A discriminative method for protein remote homology detection and fold recognition combining Top-n-grams and latent semantic analysis
1 Harbin Institute of Technology Shenzhen Graduate School, Shenzhen, PR China
2 School of Computer Science and Technology, Harbin Institute of Technology, Harbin, PR China
BMC Bioinformatics 2008, 9:510 doi:10.1186/1471-2105-9-510Published: 1 December 2008
Protein remote homology detection and fold recognition are central problems in bioinformatics. Currently, discriminative methods based on support vector machine (SVM) are the most effective and accurate methods for solving these problems. A key step to improve the performance of the SVM-based methods is to find a suitable representation of protein sequences.
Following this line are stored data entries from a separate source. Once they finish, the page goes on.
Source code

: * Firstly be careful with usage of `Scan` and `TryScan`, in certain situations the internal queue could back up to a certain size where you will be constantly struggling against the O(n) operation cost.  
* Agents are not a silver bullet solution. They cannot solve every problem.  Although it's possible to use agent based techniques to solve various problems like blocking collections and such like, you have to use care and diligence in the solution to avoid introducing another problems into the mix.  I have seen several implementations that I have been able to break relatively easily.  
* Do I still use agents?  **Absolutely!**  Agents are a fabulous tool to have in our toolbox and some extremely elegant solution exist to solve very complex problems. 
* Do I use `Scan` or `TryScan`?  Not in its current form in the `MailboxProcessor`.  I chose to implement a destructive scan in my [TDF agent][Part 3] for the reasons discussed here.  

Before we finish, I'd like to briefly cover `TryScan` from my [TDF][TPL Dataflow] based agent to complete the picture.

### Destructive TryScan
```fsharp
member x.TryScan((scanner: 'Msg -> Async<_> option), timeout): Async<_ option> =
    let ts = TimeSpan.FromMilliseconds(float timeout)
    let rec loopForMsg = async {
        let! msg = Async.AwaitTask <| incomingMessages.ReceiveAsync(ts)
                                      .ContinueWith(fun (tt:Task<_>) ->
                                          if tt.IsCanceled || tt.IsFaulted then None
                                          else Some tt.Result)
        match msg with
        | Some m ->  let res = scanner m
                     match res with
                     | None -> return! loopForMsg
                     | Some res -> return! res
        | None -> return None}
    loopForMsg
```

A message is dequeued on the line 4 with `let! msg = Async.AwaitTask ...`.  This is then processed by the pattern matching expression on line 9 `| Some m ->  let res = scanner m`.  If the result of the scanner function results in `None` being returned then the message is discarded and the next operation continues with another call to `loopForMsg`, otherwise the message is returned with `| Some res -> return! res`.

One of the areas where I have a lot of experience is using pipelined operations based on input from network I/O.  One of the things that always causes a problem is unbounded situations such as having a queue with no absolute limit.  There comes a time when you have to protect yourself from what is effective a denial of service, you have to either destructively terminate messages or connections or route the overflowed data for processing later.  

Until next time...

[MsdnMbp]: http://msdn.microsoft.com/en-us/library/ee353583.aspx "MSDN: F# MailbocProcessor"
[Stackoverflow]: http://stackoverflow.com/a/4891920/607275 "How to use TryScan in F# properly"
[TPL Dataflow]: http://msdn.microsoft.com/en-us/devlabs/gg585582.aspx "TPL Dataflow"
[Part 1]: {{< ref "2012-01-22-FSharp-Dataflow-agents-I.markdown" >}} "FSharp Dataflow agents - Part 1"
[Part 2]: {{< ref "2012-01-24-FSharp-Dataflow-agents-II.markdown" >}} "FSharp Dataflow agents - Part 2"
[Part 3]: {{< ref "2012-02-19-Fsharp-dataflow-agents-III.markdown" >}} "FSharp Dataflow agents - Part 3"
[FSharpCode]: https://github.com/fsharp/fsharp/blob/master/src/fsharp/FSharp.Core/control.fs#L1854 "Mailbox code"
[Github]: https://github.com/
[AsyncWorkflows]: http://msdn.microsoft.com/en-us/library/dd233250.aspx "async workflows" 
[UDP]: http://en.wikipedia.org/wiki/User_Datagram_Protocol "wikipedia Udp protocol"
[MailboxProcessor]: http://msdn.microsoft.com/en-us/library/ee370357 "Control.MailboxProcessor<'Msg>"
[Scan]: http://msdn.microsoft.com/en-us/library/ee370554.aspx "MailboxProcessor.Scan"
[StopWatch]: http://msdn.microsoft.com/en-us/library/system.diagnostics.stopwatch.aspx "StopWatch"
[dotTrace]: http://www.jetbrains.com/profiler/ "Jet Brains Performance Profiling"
In this paper, a novel building block of proteins called Top-n-grams is presented, which contains the evolutionary information extracted from the protein sequence frequency profiles. The protein sequence frequency profiles are calculated from the multiple sequence alignments outputted by PSI-BLAST and converted into Top-n-grams. The protein sequences are transformed into fixed-dimension feature vectors by the occurrence times of each Top-n-gram. The training vectors are evaluated by SVM to train classifiers which are then used to classify the test protein sequences. We demonstrate that the prediction performance of remote homology detection and fold recognition can be improved by combining Top-n-grams and latent semantic analysis (LSA), which is an efficient feature extraction technique from natural language processing. When tested on superfamily and fold benchmarks, the method combining Top-n-grams and LSA gives significantly better results compared to related methods.
The method based on Top-n-grams significantly outperforms the methods based on many other building blocks including N-grams, patterns, motifs and binary profiles. Therefore, Top-n-gram is a good building block of the protein sequences and can be widely used in many tasks of the computational biology, such as the sequence alignment, the prediction of domain boundary, the designation of knowledge-based potentials and the prediction of protein binding sites.